De Botânica das Lágrimas:

  • O Jeco Marado, cruel "bubu" do sexto ano, que passa o tempo a relatar histórias impressionantes vividas na night...(aparece às vezes nas aulas com óculos espelhados, consta que se divorciou dos pais, deixou de dormir em casa, amiúde se lhe topa cigarro de cowboy ao canto da boca – «... devia ter vergonha», desaprova Bravo Toninho, «com tão pouca idade e já é um fumador invertebrado»)... pois o Jeco Marado, rematado bandido, espetador assíduo nos ringues clandestinos de "chut box" e que nas costas do Rufino fala de papo sobre uma futura ascensão à liderança do gangue dos "bubus" – é esse velhaco quem trava o passo ao General, entreabre o bolso fundo das calças, retesa um dedo obsceno, convida-o a espreitar:
    – A Dona Salsicha Gorda anda sempre comigo, 'tás a ver?

    A Salsicha Gorda.
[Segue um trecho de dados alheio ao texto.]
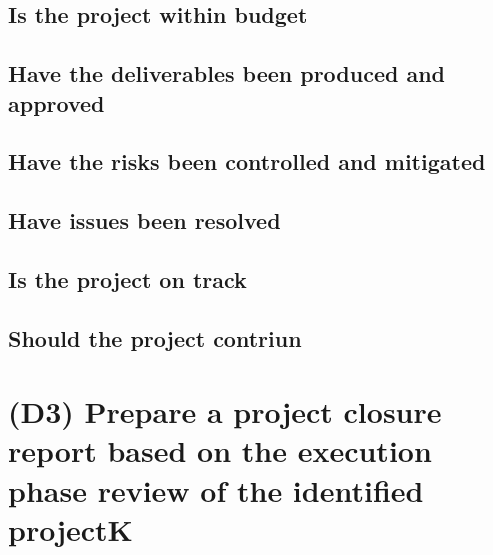 \documentclass{article}
\begin{document}
		\subsection{Is the project within budget}
		\subsection{Have the deliverables been produced and approved}
		\subsection{Have the risks been controlled and mitigated}
		\subsection{Have issues been resolved}
		\subsection{Is the project on track}
		\subsection{Should the project contriun}


\section{(D3) Prepare a project closure report based on the execution phase review of the identified projectK}
\end{document}
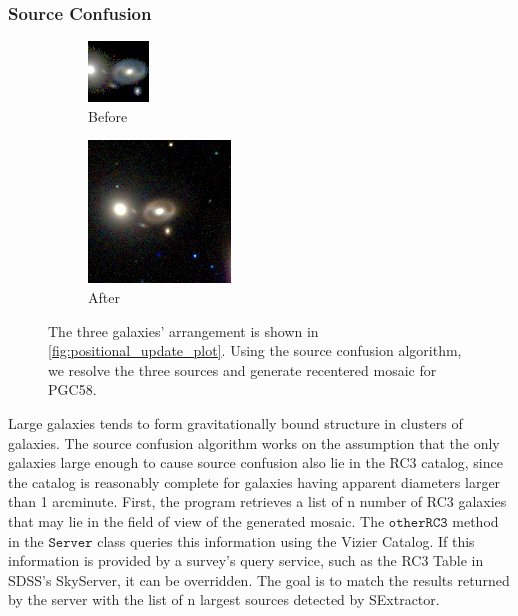\documentclass[5p]{elsarticle}
\begin{document}
	\subsubsection{Source Confusion}
\begin{figure}
\begin{subfigure}{.2\textwidth}
\centering
  \includegraphics[width=.5\linewidth ]{figures/PGC58b4SC}
  \caption{Before}
\end{subfigure}%
\begin{subfigure}{.2\textwidth}
\centering
  \includegraphics[width=.5\linewidth]{figures/PGC58afterSC}
  \caption{After} 
\end{subfigure}
\caption{ The three galaxies' arrangement is shown in \autoref{fig:positional_update_plot}. Using the source confusion algorithm, we resolve the three sources and generate recentered mosaic for PGC58.}
\label{fig:SCdemo}
\end{figure}
\indent Large galaxies tends to form gravitationally bound structure in clusters of galaxies. The source confusion algorithm works on the assumption that the only galaxies large enough to cause source confusion also lie in the RC3 catalog, since the catalog is reasonably complete for galaxies having apparent diameters larger than 1 arcminute. First, the program retrieves a list of n number of RC3 galaxies that may lie in the field of view of the generated mosaic. The $\texttt{otherRC3}$ method in the $\texttt{Server}$ class queries this information using the Vizier Catalog. If this information is provided by a survey's query service, such as the RC3 Table in SDSS's SkyServer, it can be overridden. The goal is to match the results returned by the server with the list of n largest sources detected by SExtractor. 
\end{document}
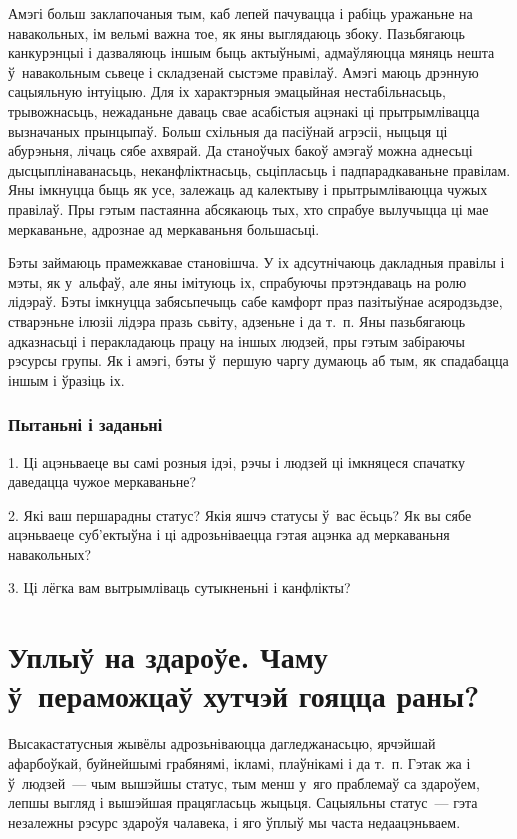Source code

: Амэгі больш заклапочаныя тым, каб лепей пачувацца і рабіць уражаньне на навакольных, ім вельмі важна тое, як яны выглядаюць збоку. Пазьбягаюць канкурэнцыі і дазваляюць іншым быць актыўнымі, адмаўляюцца мяняць нешта ў~навакольным сьвеце і складзенай сыстэме правілаў. Амэгі маюць дрэнную сацыяльную інтуіцыю. Для іх характэрныя эмацыйная нестабільнасьць, трывожнасьць, нежаданьне даваць свае асабістыя ацэнакі ці прытрымлівацца вызначаных прынцыпаў. Больш схільныя да пасіўнай агрэсіі, ныцьця ці абурэньня, лічаць сябе ахвярай. Да станоўчых бакоў амэгаў можна аднесьці дысцыплінаванасьць, неканфліктнасьць, сьціпласьць і падпарадкаваньне правілам. Яны імкнуцца быць як усе, залежаць ад калектыву і прытрымліваюцца чужых правілаў. Пры гэтым пастаянна абсякаюць тых, хто спрабуе вылучыцца ці мае меркаваньне, адрознае ад меркаваньня большасьці.

Бэты займаюць прамежкавае становішча. У іх адсутнічаюць дакладныя правілы і мэты, як у~альфаў, але яны імітуюць іх, спрабуючы прэтэндаваць на ролю лідэраў. Бэты імкнуцца забясьпечыць сабе камфорт праз пазітыўнае асяродзьдзе, стварэньне ілюзіі лідэра празь сьвіту, адзеньне і да т.~п. Яны пазьбягаюць адказнасьці і перакладаюць працу на іншых людзей, пры гэтым забіраючы рэсурсы групы. Як і амэгі, бэты ў~першую чаргу думаюць аб тым, як спадабацца іншым і ўразіць іх.

\subsubsection{Пытаньні і заданьні}

1. Ці ацэньваеце вы самі розныя ідэі, рэчы і людзей ці імкняцеся спачатку даведацца чужое меркаваньне?

2. Які ваш першарадны статус? Якія яшчэ статусы ў~вас ёсьць? Як вы сябе ацэньваеце суб'ектыўна і ці адрозьніваецца гэтая ацэнка ад меркаваньня навакольных?

3. Ці лёгка вам вытрымліваць сутыкненьні і канфлікты?


\section{Уплыў на здароўе. Чаму ў~пераможцаў хутчэй гояцца раны?}

Высакастатусныя жывёлы адрозьніваюцца дагледжанасьцю, ярчэйшай афарбоўкай, буйнейшымі грабянямі, ікламі, плаўнікамі і да т.~п. Гэтак жа і ў~людзей~--- чым вышэйшы статус, тым менш у~яго праблемаў са здароўем, лепшы выгляд і вышэйшая працягласьць жыцьця. Сацыяльны статус~--- гэта незалежны рэсурс здароўя чалавека, і яго ўплыў мы часта недаацэньваем. 

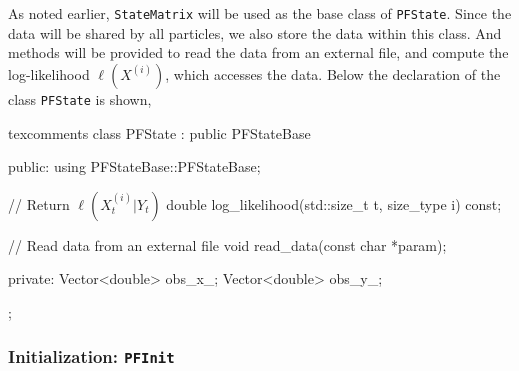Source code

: As noted earlier, \verb|StateMatrix| will be used as the base class of
\verb|PFState|. Since the data will be shared by all particles, we also store
the data within this class. And methods will be provided to read the data from
an external file, and compute the log-likelihood $\ell(X^{(i)})$, which
accesses the data. Below the declaration of the class \verb|PFState| is shown,
\begin{cppcode*}{texcomments}
  class PFState : public PFStateBase
  {
      public:
      using PFStateBase::PFStateBase;

      // Return $\ell(X_t^{(i)}|Y_t)$
      double log_likelihood(std::size_t t, size_type i) const;

      // Read data from an external file
      void read_data(const char *param);

      private:
      Vector<double> obs_x_;
      Vector<double> obs_y_;
  };
\end{cppcode*}

\subsubsection{Initialization: \texttt{PFInit}}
O General não consegue fugir à visão daquele instrumento seu conhecido: um cacetinho negro, de borracha, tipo bastão caseiro, que Jeco Marado prefere às varas e às canas no "corredor da morte". Exibe-o com frequência aos miúdos do 1º ciclo, longe de olhares adultos e dos alunos mais velhos hostis ao gangue. O General cerra os dentes ao ouvir Jeco Marado segredar-lhe com riso alarve:
    – Olh'áqui a cabecinha dela, tão linda q'é, não é? Tadinha, há tanto tempo sem fazer exercício. Vamos ver se lhe damos hoje essa alegria (...)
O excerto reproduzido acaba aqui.